Keynoting the gala Lighting a Billion Lives reception and dinner in New York recently, the former vice president said, "One of the scientific realities that has become ever more clear, partly as a consequence of the work of the eminent Indian-American scientist Dr V Ramanathan (of the University of California, San Diego's Scripps Institute of Oceanography) is that the so-called black carbon, which is different from the other global warming pollutants, is probably the third largest cause of global warming."
Gore pointed out that black carbon emissions from the subcontinent settle on the ice and snow in the Himalayas, in the foothills and on the Tibetan plateau.
By darkening the surface of all that ice and snow, the emissions cause more of the sun's heat to be absorbed by the ice and snow, tremendously accelerating the melting process. "The great rivers of India -- including the Indus, the holy Ganga and the Brahmaputra -- originate in that ice and snow, thus impacting on the water a large percentage of Indians use both for consumption and agricultural use," he pointed out.

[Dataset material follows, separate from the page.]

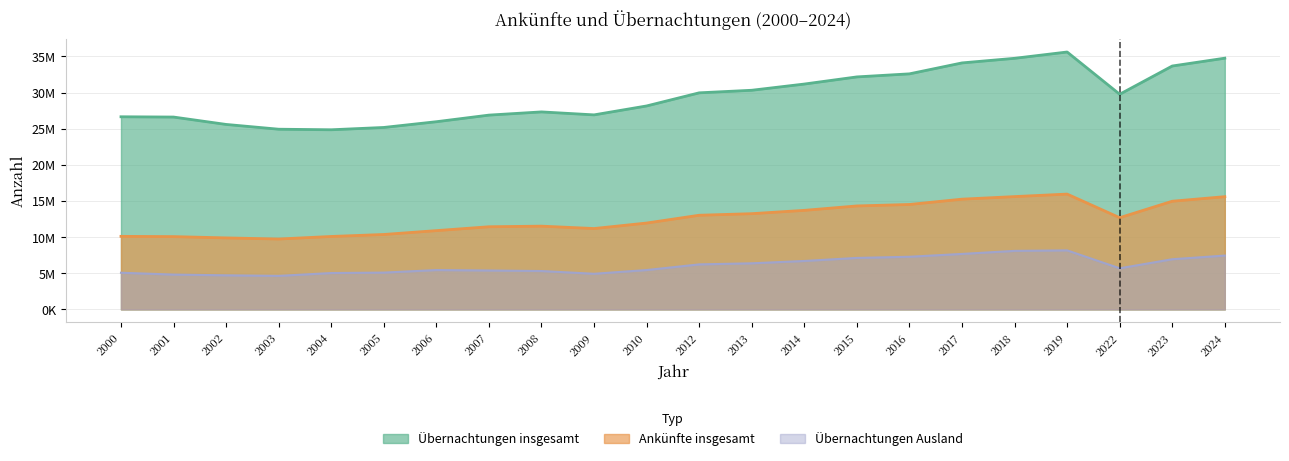

True or false: Übernachtungen insgesamt and Ankünfte insgesamt intersect in this chart.

False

Image: Left to right: John Kerry, member of US Senate; Steven Israel, member of the US House of Representatives; Jairam Ramesh, Minister of State for Environment and Forests; Farooq Abdullah, Union Minister for New and Renewable Energy; Al Gore, former US Vice President; and Dr R K Pachauri, Director General, TERI.

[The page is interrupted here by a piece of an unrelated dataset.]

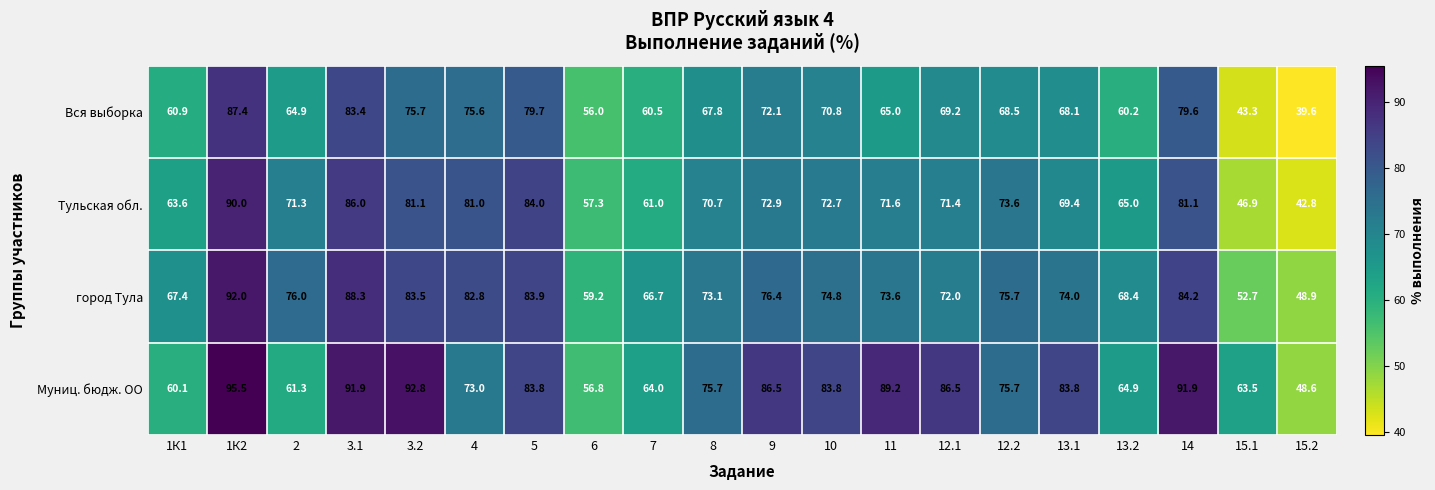

What is the difference between the maximum and second lowest values in the Тульская обл. series?

43.1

Gore said he was not suggesting that more conventionally recognised causes of global warming -- industrial emissions from the United States, deforestation in Indonesia and Brazil, etc -- did not apply.

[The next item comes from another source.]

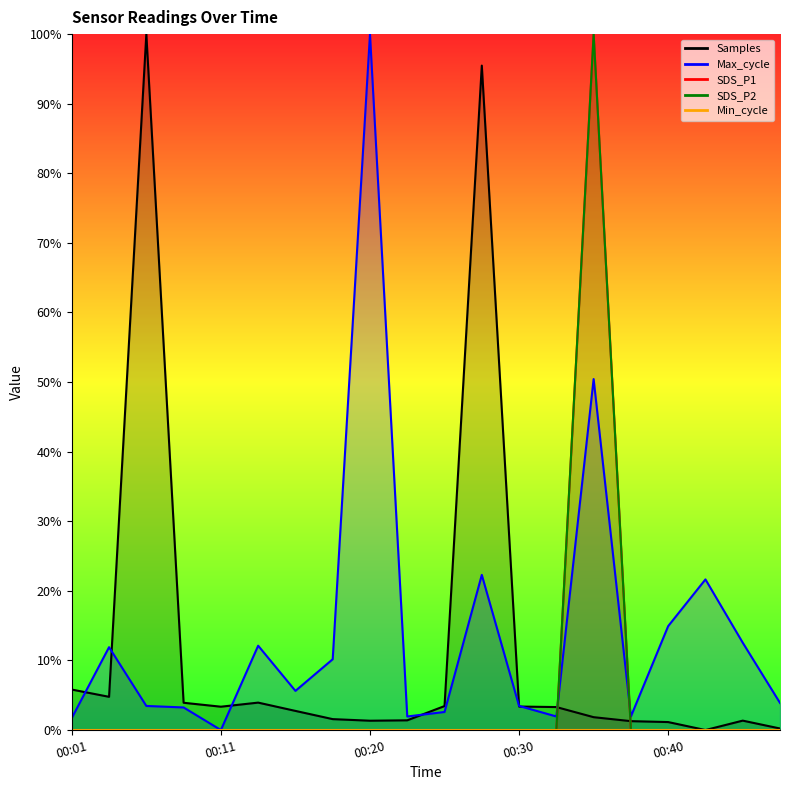

What value does the Max_cycle series have at 00:35?

50.4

He merely intended to point out that the use of kerosene as fuel 'is the proximate cause of a water shortage and the unfolding potential catastrophe that completely defies the human imagination.'
Lauding the shift in emphasis made by Prime Minister Dr Manmohan Singh and Environment Minister Jairam Ramesh, Gore said, "In our world, more global warming pollution anywhere is a threat to the future of civilization everywhere, and we all have to be a part of the solution."
Reminiscing about his decades-long relationship with Pachauri, Gore said, "What Dr Pachauri is doing in leading the scientific community of the entire planet to a realisation of what needs to be done is just fantastic, and in the capacity that brings us here, I am so proud and honored to support enthusiastically and wholeheartedly the Lighting a Billion Lives campaign."
He characterised the initiative as an effort to "transform people's lives and lift their prospects, and simultaneously reduce this deadly global warming pollution".
Gore rounded off a wide ranging speech by citing an old African proverb: If you want to go quickly, go alone; if you want to go far, go together. "We have to go far, quickly," Gore said, "and that's what Dr Pachauri's Lighting a Billion Lives programme is making possible."